[begin PAGE EXCERPT]

Ankylosaurs are one of the armoured dinosaurs, a group which also includes animals such as Stegosaurus.
While stegosaurs often had a spiked structure on the end of their tail, ankylosaurs instead had a hard, bony structure known as a tail club. These structures are uncommon in nature, with only glyptodonts and a group of extinct turtles also known to have evolved them.
This club is generally thought to have been swung at the leg bones of predatory dinosaurs to fend them off. While clubs of any size would have caused injuries, only the largest clubs would have been able to break bones.
Species such as Anodontosaurus are estimated to have been able to generate forces sufficient to snap living bone, but would have found their tail harder to wield. Meanwhile, ankylosaurs with smaller tail clubs would have been more able to strike quickly even if they were less likely to break bones.
In general, these clubs have been thought of as purely defensive weapons, as the herbivorous ankylosaurs would not have needed to actively attack other animals. Alternative suggestions, such as the tail acting as a decoy head to draw predators away from the neck, have also been dismissed over the years.

[end PAGE EXCERPT]

- [REQUIRED TASK A] According to the ankylosaur passage, which animals besides ankylosaurs are known to have evolved tail clubs?
The rows below have nothing to do with the ankylosaur passage.

[begin PROVIDED RECORDS]

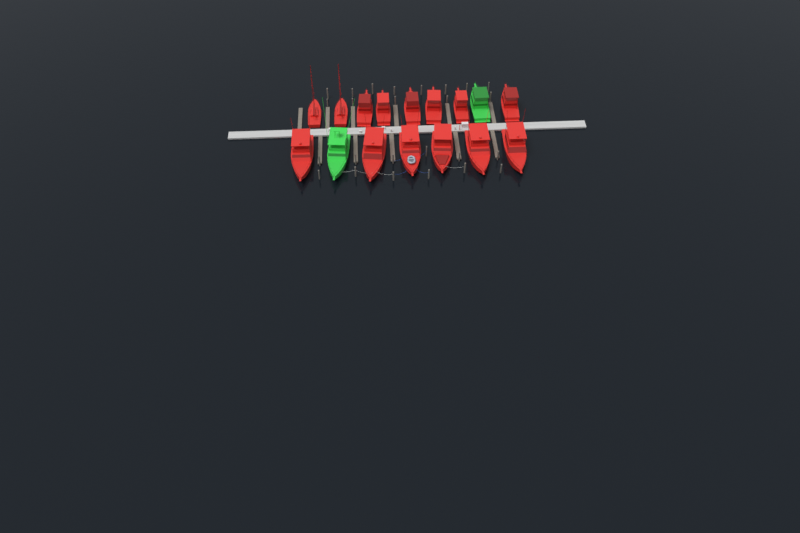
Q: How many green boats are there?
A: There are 2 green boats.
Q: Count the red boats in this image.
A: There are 14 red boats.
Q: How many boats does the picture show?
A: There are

[end PROVIDED RECORDS]

- [REQUIRED TASK B] Please write out all the counting rows above again, swapping "boats" for "canoes" and changing nothing else. Leave out the pictures.

- [EXERCISE RESPONSE A] Glyptodonts and a group of extinct turtles.

- [EXERCISE RESPONSE B]
Q: How many green canoes are there?
A: There are 2 green canoes.
Q: Count the red canoes in this image.
A: There are 14 red canoes.
Q: How many canoes does the picture show?
A: There are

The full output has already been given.